3/11 勉強会

【研究報告】

担当:玉越

タイトル:脳出血ラットにおける早期運動は感覚運動野における炎症を抑制し,神経保護作用を促進する.

  • 目的:脳出血モデルラットを用いて早期運動介入が感覚運動野に与える影響について検証した。
  • 方法:実験動物にはWistar系雄性ラットを用いた。対象を無作為に偽手術群(SHAM群)、脳出血+非運動群(ICH+Cont群)、脳出血+早期トレッドミル群(ICH+ET群)、脳出血+後期トレッドミル群(ICH+LT群)の4群に分けた。脳出血モデルは、左線条体にコラゲナーゼ・Type IVを一定流速で注入して作製した。トレッドミル走行条件は、11m/minの速度で60分間とし、ICH+ET群は術後2日目から8日目まで、ICH+LT群は術後9日目から15日目まで実施した。運動機能評価価を術前、術後1日目、8日目、15日目に行った。脳出血後16日目に脳組織を採取し、ニッスル染色を用いて損傷体積、大脳皮質の厚さ、神経細胞数を解析した。また、Golgi-Cox染色を用いて、樹状突起の長さおよび複雑性を解析した。

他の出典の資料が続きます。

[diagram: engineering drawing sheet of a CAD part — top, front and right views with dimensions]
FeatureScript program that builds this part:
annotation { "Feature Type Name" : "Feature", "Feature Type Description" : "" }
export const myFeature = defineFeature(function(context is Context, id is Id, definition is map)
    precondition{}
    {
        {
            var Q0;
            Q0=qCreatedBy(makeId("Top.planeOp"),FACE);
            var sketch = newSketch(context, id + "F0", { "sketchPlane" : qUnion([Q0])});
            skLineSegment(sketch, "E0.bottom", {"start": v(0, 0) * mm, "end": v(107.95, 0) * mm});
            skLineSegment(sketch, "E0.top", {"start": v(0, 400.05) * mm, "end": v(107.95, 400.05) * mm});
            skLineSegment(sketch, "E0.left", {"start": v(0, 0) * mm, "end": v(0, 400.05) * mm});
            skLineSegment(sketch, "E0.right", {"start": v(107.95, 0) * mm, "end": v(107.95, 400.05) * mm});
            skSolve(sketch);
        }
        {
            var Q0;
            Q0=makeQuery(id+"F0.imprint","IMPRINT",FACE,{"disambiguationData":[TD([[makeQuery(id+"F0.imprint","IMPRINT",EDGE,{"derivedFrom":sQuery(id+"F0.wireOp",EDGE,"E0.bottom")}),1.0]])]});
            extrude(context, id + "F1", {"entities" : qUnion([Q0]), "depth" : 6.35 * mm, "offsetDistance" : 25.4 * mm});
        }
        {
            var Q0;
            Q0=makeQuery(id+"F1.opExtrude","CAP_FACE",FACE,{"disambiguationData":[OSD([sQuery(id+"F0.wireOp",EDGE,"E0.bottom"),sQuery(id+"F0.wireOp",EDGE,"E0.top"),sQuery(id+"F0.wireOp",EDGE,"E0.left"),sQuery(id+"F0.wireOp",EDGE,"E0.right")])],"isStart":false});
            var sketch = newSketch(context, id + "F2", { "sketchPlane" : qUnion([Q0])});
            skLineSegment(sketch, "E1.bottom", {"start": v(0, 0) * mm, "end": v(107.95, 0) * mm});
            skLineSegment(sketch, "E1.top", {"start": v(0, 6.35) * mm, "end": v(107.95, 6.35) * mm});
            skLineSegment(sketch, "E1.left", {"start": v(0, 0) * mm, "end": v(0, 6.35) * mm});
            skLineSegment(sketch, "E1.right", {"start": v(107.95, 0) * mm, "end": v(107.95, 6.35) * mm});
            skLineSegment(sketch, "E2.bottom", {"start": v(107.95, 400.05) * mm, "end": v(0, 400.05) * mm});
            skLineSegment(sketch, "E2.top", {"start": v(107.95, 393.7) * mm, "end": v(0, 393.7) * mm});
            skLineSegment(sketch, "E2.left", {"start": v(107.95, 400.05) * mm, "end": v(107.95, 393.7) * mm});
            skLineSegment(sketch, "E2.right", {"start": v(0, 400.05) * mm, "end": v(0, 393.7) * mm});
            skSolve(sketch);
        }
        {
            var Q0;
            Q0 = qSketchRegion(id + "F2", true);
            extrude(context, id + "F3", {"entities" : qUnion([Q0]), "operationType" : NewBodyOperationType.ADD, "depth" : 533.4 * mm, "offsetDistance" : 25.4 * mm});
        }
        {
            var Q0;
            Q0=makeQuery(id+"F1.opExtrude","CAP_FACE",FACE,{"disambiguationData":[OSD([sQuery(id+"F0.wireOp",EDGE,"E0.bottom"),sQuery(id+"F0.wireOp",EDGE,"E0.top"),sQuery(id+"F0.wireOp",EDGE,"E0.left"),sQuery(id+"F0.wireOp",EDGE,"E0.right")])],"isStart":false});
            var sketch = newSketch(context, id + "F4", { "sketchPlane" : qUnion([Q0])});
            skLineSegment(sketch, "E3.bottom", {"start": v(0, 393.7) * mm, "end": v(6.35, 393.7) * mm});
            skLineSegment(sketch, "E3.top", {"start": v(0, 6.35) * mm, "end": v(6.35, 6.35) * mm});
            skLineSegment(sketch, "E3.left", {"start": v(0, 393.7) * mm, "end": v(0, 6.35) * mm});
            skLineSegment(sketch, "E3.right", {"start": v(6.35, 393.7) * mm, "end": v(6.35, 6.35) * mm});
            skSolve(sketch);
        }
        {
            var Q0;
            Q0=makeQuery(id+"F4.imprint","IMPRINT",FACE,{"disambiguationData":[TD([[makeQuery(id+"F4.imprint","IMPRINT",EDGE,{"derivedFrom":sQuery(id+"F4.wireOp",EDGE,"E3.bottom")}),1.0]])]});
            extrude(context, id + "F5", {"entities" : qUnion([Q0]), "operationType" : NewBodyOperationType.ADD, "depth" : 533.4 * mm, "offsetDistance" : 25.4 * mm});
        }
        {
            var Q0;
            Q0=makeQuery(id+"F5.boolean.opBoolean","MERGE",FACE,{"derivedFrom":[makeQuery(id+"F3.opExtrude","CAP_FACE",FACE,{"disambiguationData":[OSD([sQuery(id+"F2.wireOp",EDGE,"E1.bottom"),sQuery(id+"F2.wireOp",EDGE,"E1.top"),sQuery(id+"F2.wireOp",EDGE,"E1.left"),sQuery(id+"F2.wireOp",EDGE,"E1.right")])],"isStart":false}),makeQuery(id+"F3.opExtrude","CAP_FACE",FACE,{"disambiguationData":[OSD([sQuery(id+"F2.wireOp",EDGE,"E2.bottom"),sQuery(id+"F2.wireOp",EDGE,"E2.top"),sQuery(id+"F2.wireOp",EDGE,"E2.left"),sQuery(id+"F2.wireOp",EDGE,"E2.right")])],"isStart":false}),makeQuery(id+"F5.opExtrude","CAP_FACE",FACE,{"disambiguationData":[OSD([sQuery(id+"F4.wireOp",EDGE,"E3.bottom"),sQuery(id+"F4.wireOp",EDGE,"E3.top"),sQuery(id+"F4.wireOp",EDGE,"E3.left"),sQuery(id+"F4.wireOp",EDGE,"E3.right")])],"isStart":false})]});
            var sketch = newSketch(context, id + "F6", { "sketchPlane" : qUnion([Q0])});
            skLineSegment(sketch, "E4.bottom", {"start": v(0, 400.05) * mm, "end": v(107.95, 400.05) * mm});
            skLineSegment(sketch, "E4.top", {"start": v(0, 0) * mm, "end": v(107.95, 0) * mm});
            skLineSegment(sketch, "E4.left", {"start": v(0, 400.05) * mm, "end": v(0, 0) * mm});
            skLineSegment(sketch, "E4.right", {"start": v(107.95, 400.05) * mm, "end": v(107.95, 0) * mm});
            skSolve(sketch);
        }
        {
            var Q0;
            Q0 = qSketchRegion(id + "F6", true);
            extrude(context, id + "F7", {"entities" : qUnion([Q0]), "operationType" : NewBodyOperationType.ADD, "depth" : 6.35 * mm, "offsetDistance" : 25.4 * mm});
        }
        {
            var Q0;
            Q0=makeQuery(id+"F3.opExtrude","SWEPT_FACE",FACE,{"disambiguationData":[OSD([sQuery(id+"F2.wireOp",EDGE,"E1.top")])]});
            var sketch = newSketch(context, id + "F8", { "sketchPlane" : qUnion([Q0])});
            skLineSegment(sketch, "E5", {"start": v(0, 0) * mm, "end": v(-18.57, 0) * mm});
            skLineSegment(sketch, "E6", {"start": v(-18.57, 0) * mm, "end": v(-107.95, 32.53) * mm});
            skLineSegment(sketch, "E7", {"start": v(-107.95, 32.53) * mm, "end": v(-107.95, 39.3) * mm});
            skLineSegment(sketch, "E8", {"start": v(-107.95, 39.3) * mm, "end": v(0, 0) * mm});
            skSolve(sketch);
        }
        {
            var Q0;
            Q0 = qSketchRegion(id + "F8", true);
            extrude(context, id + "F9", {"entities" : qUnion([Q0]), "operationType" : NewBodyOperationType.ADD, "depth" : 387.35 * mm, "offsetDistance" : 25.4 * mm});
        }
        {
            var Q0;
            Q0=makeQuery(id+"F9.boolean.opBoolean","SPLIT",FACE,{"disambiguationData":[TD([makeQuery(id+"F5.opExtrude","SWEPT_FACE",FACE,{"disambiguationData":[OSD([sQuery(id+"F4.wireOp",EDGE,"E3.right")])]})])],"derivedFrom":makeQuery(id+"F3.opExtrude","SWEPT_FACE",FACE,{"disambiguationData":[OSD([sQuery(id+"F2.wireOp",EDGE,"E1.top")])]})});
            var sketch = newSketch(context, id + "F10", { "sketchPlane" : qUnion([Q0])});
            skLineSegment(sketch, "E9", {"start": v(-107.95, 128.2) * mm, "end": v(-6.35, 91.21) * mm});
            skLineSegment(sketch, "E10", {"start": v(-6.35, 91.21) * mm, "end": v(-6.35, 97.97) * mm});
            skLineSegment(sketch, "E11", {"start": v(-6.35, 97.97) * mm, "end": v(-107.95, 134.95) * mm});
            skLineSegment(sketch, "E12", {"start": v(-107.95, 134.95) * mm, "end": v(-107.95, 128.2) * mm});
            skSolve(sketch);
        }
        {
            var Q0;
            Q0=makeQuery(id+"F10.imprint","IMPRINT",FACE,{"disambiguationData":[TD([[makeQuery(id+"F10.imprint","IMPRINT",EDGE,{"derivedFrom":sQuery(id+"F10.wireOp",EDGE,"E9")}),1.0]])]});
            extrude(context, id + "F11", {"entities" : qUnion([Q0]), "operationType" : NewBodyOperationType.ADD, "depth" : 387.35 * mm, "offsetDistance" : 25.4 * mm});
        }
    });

さらに、リアルタイムPCR法を用いてIL-1b、 IGF-b1、 IGF-1のmRNA発現量を解析した。
  • 結果:ICH+ET群はICH+Cont群とICH+LT群より有意な機能改善を示した。損傷体積は、ICH+Cont群、ICH+ET群、ICH+LT群の間に有意差はなかった。ICH+ET群の大脳皮質の厚さおよび神経細胞数は、ICH+Cont群およびICH+LT群と比較して有意に高値を示した。 樹状突起の長さと複雑性において、ICH+ET群はICH+Cont群およびICH+LT群と比較して有意に増加した。 ICH+ET群のIL-1b mRNA発現量がICH+Cont群と比較して有意に低値を示した。
  • 考察:脳出血後早期の運動介入は後期介入より機能改善効果が高いことが分かった。早期介入には損傷体積の拡大を軽減させる効果はなかったが、感覚運動野における皮質の萎縮抑制効果を認めた。神経細胞の組織学的解析から、早期介入には、感覚運動野の神経細胞死や樹状突起の退縮を抑制する効果があることが分かった。さらに、遺伝子解析の結果から、炎症促進因子の抑制が関与していることが分かった。